Per tornare a Eraclito, a un certo punto della vita, disgustato dai suoi compaesani e dal governo, portò via la sua saggezza e incominciò a vivere da eremita. Trascorreva le giornate a scrivere La natura (il cui testo era così limpido e la punteggiatura così curata che gli valsero il soprannome "l' Oscuro") e a nutrirsi di erbe e frutti spontanei che alla lunga gli procurarono qualche problema serio di salute.
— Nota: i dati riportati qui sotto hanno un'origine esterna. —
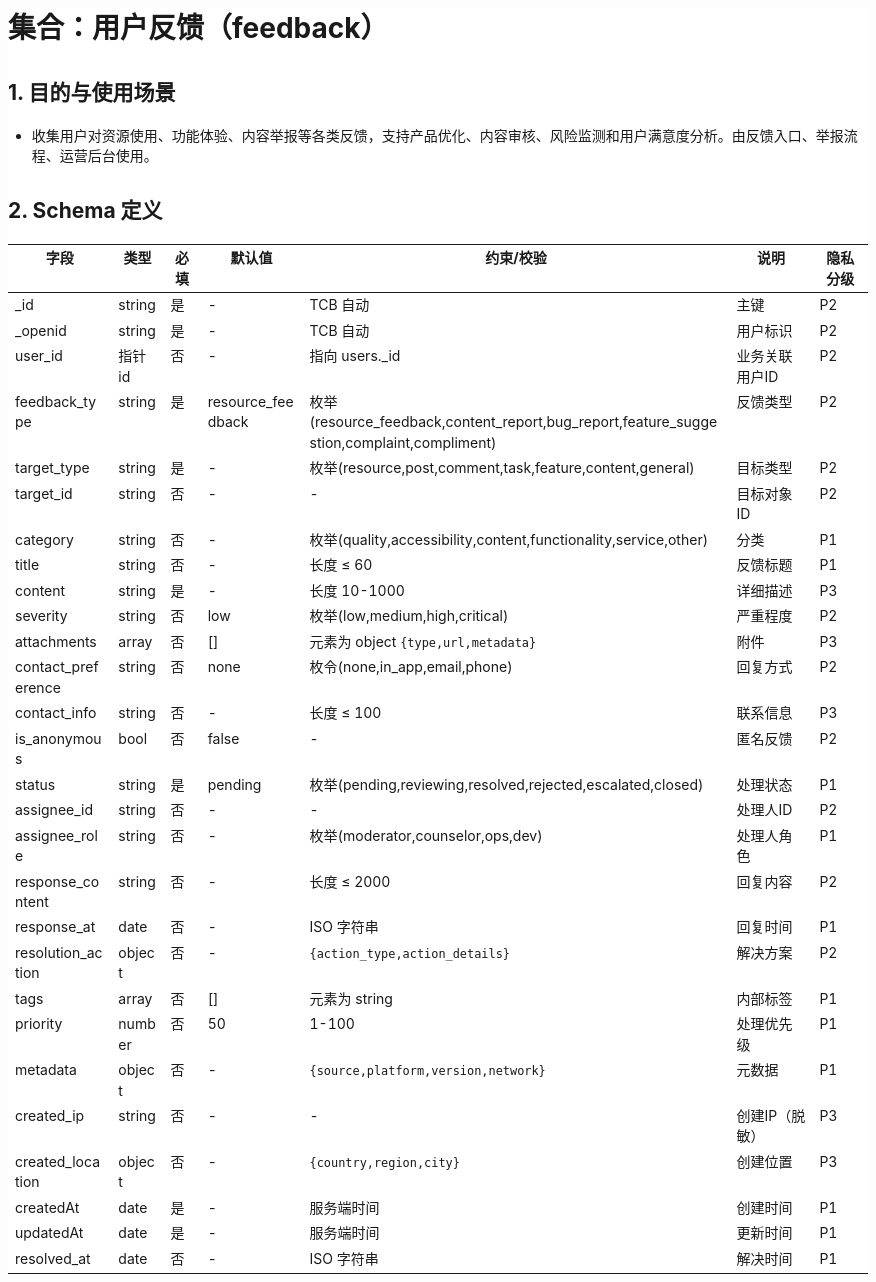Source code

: # 集合：用户反馈（feedback）

## 1. 目的与使用场景
- 收集用户对资源使用、功能体验、内容举报等各类反馈，支持产品优化、内容审核、风险监测和用户满意度分析。由反馈入口、举报流程、运营后台使用。

## 2. Schema 定义
| 字段 | 类型 | 必填 | 默认值 | 约束/校验 | 说明 | 隐私分级 |
|---|---|---|---|---|---|---|
| _id | string | 是 | - | TCB 自动 | 主键 | P2 |
| _openid | string | 是 | - | TCB 自动 | 用户标识 | P2 |
| user_id | 指针id | 否 | - | 指向 users._id | 业务关联用户ID | P2 |
| feedback_type | string | 是 | resource_feedback | 枚举(resource_feedback,content_report,bug_report,feature_suggestion,complaint,compliment) | 反馈类型 | P2 |
| target_type | string | 是 | - | 枚举(resource,post,comment,task,feature,content,general) | 目标类型 | P2 |
| target_id | string | 否 | - | - | 目标对象ID | P2 |
| category | string | 否 | - | 枚举(quality,accessibility,content,functionality,service,other) | 分类 | P1 |
| title | string | 否 | - | 长度 ≤ 60 | 反馈标题 | P1 |
| content | string | 是 | - | 长度 10-1000 | 详细描述 | P3 |
| severity | string | 否 | low | 枚举(low,medium,high,critical) | 严重程度 | P2 |
| attachments | array | 否 | [] | 元素为 object `{type,url,metadata}` | 附件 | P3 |
| contact_preference | string | 否 | none | 枚令(none,in_app,email,phone) | 回复方式 | P2 |
| contact_info | string | 否 | - | 长度 ≤ 100 | 联系信息 | P3 |
| is_anonymous | bool | 否 | false | - | 匿名反馈 | P2 |
| status | string | 是 | pending | 枚举(pending,reviewing,resolved,rejected,escalated,closed) | 处理状态 | P1 |
| assignee_id | string | 否 | - | - | 处理人ID | P2 |
| assignee_role | string | 否 | - | 枚举(moderator,counselor,ops,dev) | 处理人角色 | P1 |
| response_content | string | 否 | - | 长度 ≤ 2000 | 回复内容 | P2 |
| response_at | date | 否 | - | ISO 字符串 | 回复时间 | P1 |
| resolution_action | object | 否 | - | `{action_type,action_details}` | 解决方案 | P2 |
| tags | array | 否 | [] | 元素为 string | 内部标签 | P1 |
| priority | number | 否 | 50 | 1-100 | 处理优先级 | P1 |
| metadata | object | 否 | - | `{source,platform,version,network}` | 元数据 | P1 |
| created_ip | string | 否 | - | - | 创建IP（脱敏） | P3 |
| created_location | object | 否 | - | `{country,region,city}` | 创建位置 | P3 |
| createdAt | date | 是 | - | 服务端时间 | 创建时间 | P1 |
| updatedAt | date | 是 | - | 服务端时间 | 更新时间 | P1 |
| resolved_at | date | 否 | - | ISO 字符串 | 解决时间 | P1 |
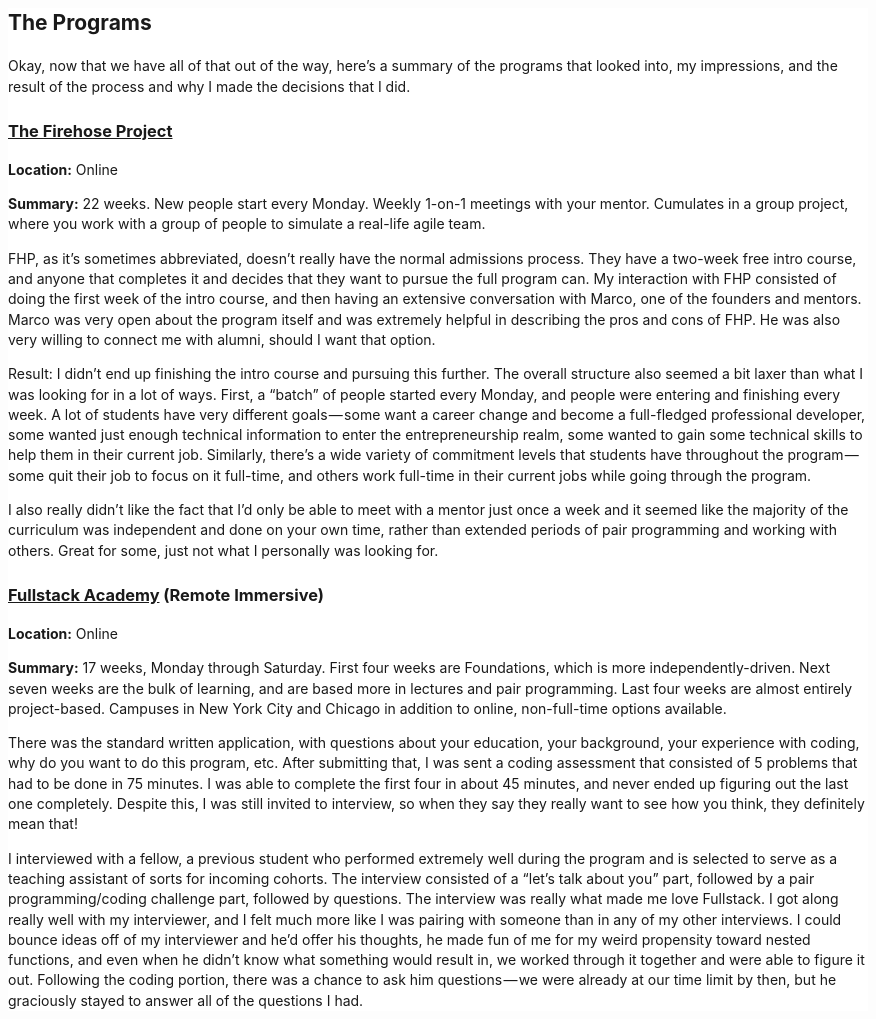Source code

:## The Programs

Okay, now that we have all of that out of the way, here’s a summary of the programs that looked into, my impressions, and the result of the process and why I made the decisions that I did.

### [The Firehose Project](https://www.thefirehoseproject.com/)

**Location:** Online

**Summary:** 22 weeks. New people start every Monday. Weekly 1-on-1 meetings with your mentor. Cumulates in a group project, where you work with a group of people to simulate a real-life agile team.

FHP, as it’s sometimes abbreviated, doesn’t really have the normal admissions process. They have a two-week free intro course, and anyone that completes it and decides that they want to pursue the full program can. My interaction with FHP consisted of doing the first week of the intro course, and then having an extensive conversation with Marco, one of the founders and mentors. Marco was very open about the program itself and was extremely helpful in describing the pros and cons of FHP. He was also very willing to connect me with alumni, should I want that option.

Result: I didn’t end up finishing the intro course and pursuing this further. The overall structure also seemed a bit laxer than what I was looking for in a lot of ways. First, a “batch” of people started every Monday, and people were entering and finishing every week. A lot of students have very different goals — some want a career change and become a full-fledged professional developer, some wanted just enough technical information to enter the entrepreneurship realm, some wanted to gain some technical skills to help them in their current job. Similarly, there’s a wide variety of commitment levels that students have throughout the program — some quit their job to focus on it full-time, and others work full-time in their current jobs while going through the program.

I also really didn’t like the fact that I’d only be able to meet with a mentor just once a week and it seemed like the majority of the curriculum was independent and done on your own time, rather than extended periods of pair programming and working with others. Great for some, just not what I personally was looking for.

### [Fullstack Academy](http://www.fullstackacademy.com/) (Remote Immersive)

**Location:** Online

**Summary:** 17 weeks, Monday through Saturday. First four weeks are Foundations, which is more independently-driven. Next seven weeks are the bulk of learning, and are based more in lectures and pair programming. Last four weeks are almost entirely project-based. Campuses in New York City and Chicago in addition to online, non-full-time options available.

There was the standard written application, with questions about your education, your background, your experience with coding, why do you want to do this program, etc. After submitting that, I was sent a coding assessment that consisted of 5 problems that had to be done in 75 minutes. I was able to complete the first four in about 45 minutes, and never ended up figuring out the last one completely. Despite this, I was still invited to interview, so when they say they really want to see how you think, they definitely mean that!

I interviewed with a fellow, a previous student who performed extremely well during the program and is selected to serve as a teaching assistant of sorts for incoming cohorts. The interview consisted of a “let’s talk about you” part, followed by a pair programming/coding challenge part, followed by questions. The interview was really what made me love Fullstack. I got along really well with my interviewer, and I felt much more like I was pairing with someone than in any of my other interviews. I could bounce ideas off of my interviewer and he’d offer his thoughts, he made fun of me for my weird propensity toward nested functions, and even when he didn’t know what something would result in, we worked through it together and were able to figure it out. Following the coding portion, there was a chance to ask him questions — we were already at our time limit by then, but he graciously stayed to answer all of the questions I had.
Però Eraclito era lucidissimo, magari altezzoso, magari cinico, burbero, malnutrito, ma assolutamente convinto delle sue idee sul mondo. "La più bella delle trame", se ne usciva a un certo punto, "viene formata dagli opposti, e tutte le cose sorgono secondo contesa". Oppure: "Tutte le cose sono un baratto in cambio del fuoco", elemento per eccellenza della trasformazione.
Mi guardo attorno: piante, fiori, foglie che adesso sono gialle e domani avranno ancora un altro colore, due ragazzi abbagliati dal sole, un dattero che un attimo fa era attaccato alla palma e ora è cibo tra le zampette di un topo.







Tutto scorre, anche se il sole d'inverno ha quella luce immobile che fa pensare che il giorno si sia fermato, che d'ora in poi saranno le quattro del pomeriggio per sempre.




Tutto scorre: scorre il panorama al ritmo del pedale, scorrono il giorno, le stagioni, le nostre stagioni.
Mi porto a casa una particolare nostalgia, che a pensarci bene è una parola greca, letteralmente il dolore del ritorno, il desiderio malinconico di ritrovare cose che si sono perdute.
Esiste il ritorno? è davvero possibile ritornare in un luogo, in uno stato dell'anima?
Non una volta, non due, non cento: nasciamo nuovi ogni giorno.